I am not a SQLServer expert, but, in general, all real databases have the concept of a "transaction". All DB operations you do happen inside a transaction; no one else can see the results but you. At the end, you can commit the transaction, persisting the changes to the DB, or rollback the transaction, undoing all changes. You can't persist half the changes in the transaction and discard some others; this keeps the database consistent ( http://www.google.com/search?client=opera&rls=en&q=acid+compliance&sourceid=opera&ie=utf-8&oe=utf-8 )

So, all the DB operations you perform get stored in some temporary buffer, which gets committed to disk when you commit the transaction. Well, if you have gigabytes and gigabytes of data, this buffer will overflow. Thus, the common pattern to use is something like this:

using(OracleConnection conn = new OracleConnection(myLoginCredentials)) {
conn.Open();
OracleTransaction trans = conn.BeginTransaction();
int count = 0;
foreach(SomeRecord record in dataFile) {
insert the record into the DB
++count;
if(count >= BATCH_SIZE) {
trans.Commit();
trans.BeginTransaction();
count = 0;
}
}
trans.Commit();
conn.Close();
}

So, you commit the transaction every BATCH_SIZE operations to flush the rollback segment; the assumption here is that all the records in your data file are independent, so that the DB won't get stuck in an inconsistent state if you commit only half of them.

The above was Oracle code, but Microsoft has similar code for SQLServer, MySql, and most other databases; unfortunately, I've only used Oracle, so I can't tell you the exact syntax, sorry; if you check the methods on the Connection and Transaction classes, you should find the exact APIs.

Technically, you could commit every single record you insert, and not bother with BATCH_SIZE at all; but, in practice, opening a transaction is a relatively expensive process, so you don't want to do it too often.

Sinclair

I should add that, currently, I'm loading about 3Gb of data into the DB using the above method, so managed code does work for me :-)

glinkot

ASKER

Thanks Sinclair. I've managed to get all the records into the DB table, but the C# notion of a 'datatable' is more of a RAM dwelling entity I think, and that's the one that crashes. I was thinking you were talking about that one, as opposed to an actual DB table.

Thanks everyone for your help, it's been really interesting actually. Key takeout for me is that I should either use analysis services, use a DB instead, or buy lots of ram (and possibly a 64 bit PC)!

Cheers guys, you are geniuses (genii?)

Sinclair

I'm a genie ! :-)

Anyway, yeah, you probably want a real DB. I think C# has bindings for MySQL; I'm not sure about PostgreSQL. Oracle and SQLServer are obviously supported, but they're not free.

ozymandias

If the memory resident dataset has an equivalent of a rollback segment the only equivalent I can think of to a commit would be the AcceptChanges() method.
In the case of inserted rows which is all you are doing (I think) that would simply mean resetting the rowstates of those rows.
I don't think it makes any diffference in memory size terms what the rowstate varibale is set to for each row.

glinkot

ASKER

Yeah I'm using SQL Server express but word is that DB's in general are too slow for what I want to do. For interest sake the exercise I'm trying is at www.netflixprize.com. It's a $1M prize for developing a new algorithm to predict people's movie preferences. The sample of preference data etc is over 100 million records, and if you're going to analyse them within a reasonable period you need them pretty much in RAM I think.
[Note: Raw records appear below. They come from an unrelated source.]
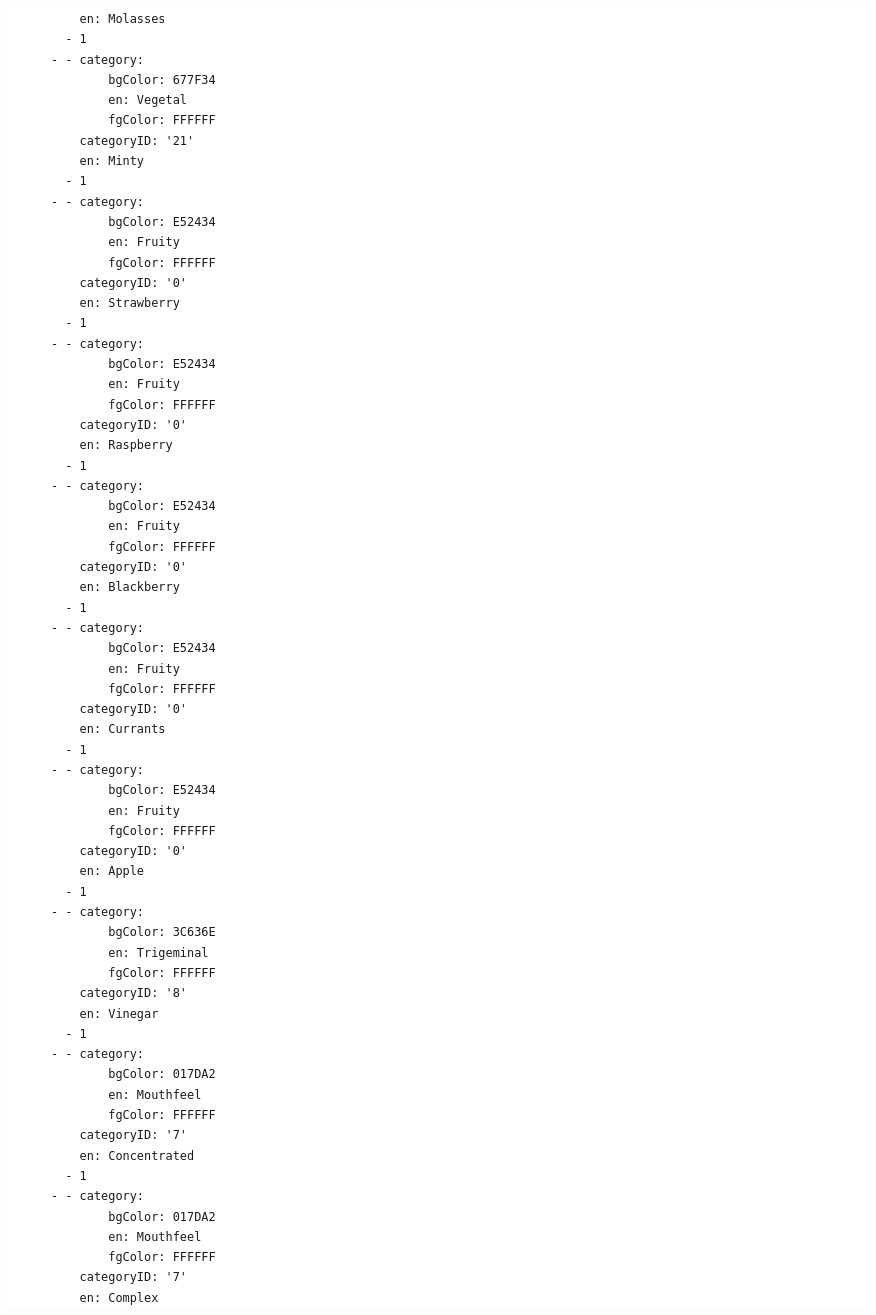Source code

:               en: Molasses
            - 1
          - - category:
                  bgColor: 677F34
                  en: Vegetal
                  fgColor: FFFFFF
              categoryID: '21'
              en: Minty
            - 1
          - - category:
                  bgColor: E52434
                  en: Fruity
                  fgColor: FFFFFF
              categoryID: '0'
              en: Strawberry
            - 1
          - - category:
                  bgColor: E52434
                  en: Fruity
                  fgColor: FFFFFF
              categoryID: '0'
              en: Raspberry
            - 1
          - - category:
                  bgColor: E52434
                  en: Fruity
                  fgColor: FFFFFF
              categoryID: '0'
              en: Blackberry
            - 1
          - - category:
                  bgColor: E52434
                  en: Fruity
                  fgColor: FFFFFF
              categoryID: '0'
              en: Currants
            - 1
          - - category:
                  bgColor: E52434
                  en: Fruity
                  fgColor: FFFFFF
              categoryID: '0'
              en: Apple
            - 1
          - - category:
                  bgColor: 3C636E
                  en: Trigeminal
                  fgColor: FFFFFF
              categoryID: '8'
              en: Vinegar
            - 1
          - - category:
                  bgColor: 017DA2
                  en: Mouthfeel
                  fgColor: FFFFFF
              categoryID: '7'
              en: Concentrated
            - 1
          - - category:
                  bgColor: 017DA2
                  en: Mouthfeel
                  fgColor: FFFFFF
              categoryID: '7'
              en: Complex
I stand no chance of winning any cash (there are universities and numerous eggheads already leading the field), but the idea intrigues me and I know logically what I want my ingenious algorithm to do. However my programming skills are not up to par with idea generating skills! It's a bit of fun.

There is a perl data manipulation language called PDL that is apparently suitable for such things - but I'm learning C# right now and don't feel like starting from scratch with another one!

If anyone is interested in having a stab at it with me, let me know! :)

glinkot

ASKER

Thanks ozy, I might try it for good measure (and buy more ram) :)

Sinclair

Well, if you were really writing an application for netflix, then you'd most likely be using a database, because this is (again, most likely) how netflix stores their data to begin with. As I said earlier, if performance is an issue, then I'd write my code as a stored procedure.

Keep in mind that, even though netflix has 100e6 rows, they also have millions of dollars. This means that they have a whole server farm powering their clustered database, optimized for rapid access, so it should be reasonably fast.

I don't think that keeping all the records in RAM is a reasonable proposition for your specific task, because you don't have a million dollars, which means that you probably have 2-4 Gb of RAM total. If the size of your data is more than that, you'll end up swapping to disk anyway, which is kinda like using a DB, only a lot slower.

glinkot

ASKER

Yep, true and true. They aren't too concerned about whether the system is production quality though, really what they want is the algorithm (in whatever form) and they will rewrite it. In fact they don't have any restrictions around how long the algorithm takes - months is ok in theory, and they admit even their own takes days right now. The only performance requirement from my own perspective though is that it takes a reasonable period to find out whether each change to the code has helped! If it takes 2 weeks to run and you realise you left something out - disaster! :)

Sinclair

Well, can you isolate a small portion of the data to work with ? Maybe 100k or so randomly chosen rows ?

glinkot

ASKER

Yes, I quite possibly can, but the method of choosing the rows is probably going to be more structured - more like the 'tree' structure used in analysing chess moves. Because the data is quite sparse in terms of relationships between users and movies (ie if I have seen these 3 movies and want to predict my rating on this other one, I need to find samples of others who have seen similar movies and calculate based on that). If you dilute those relationships by a factor of 10 you don't end up with many people/ratings to calculate with!

It's a great mental puzzle.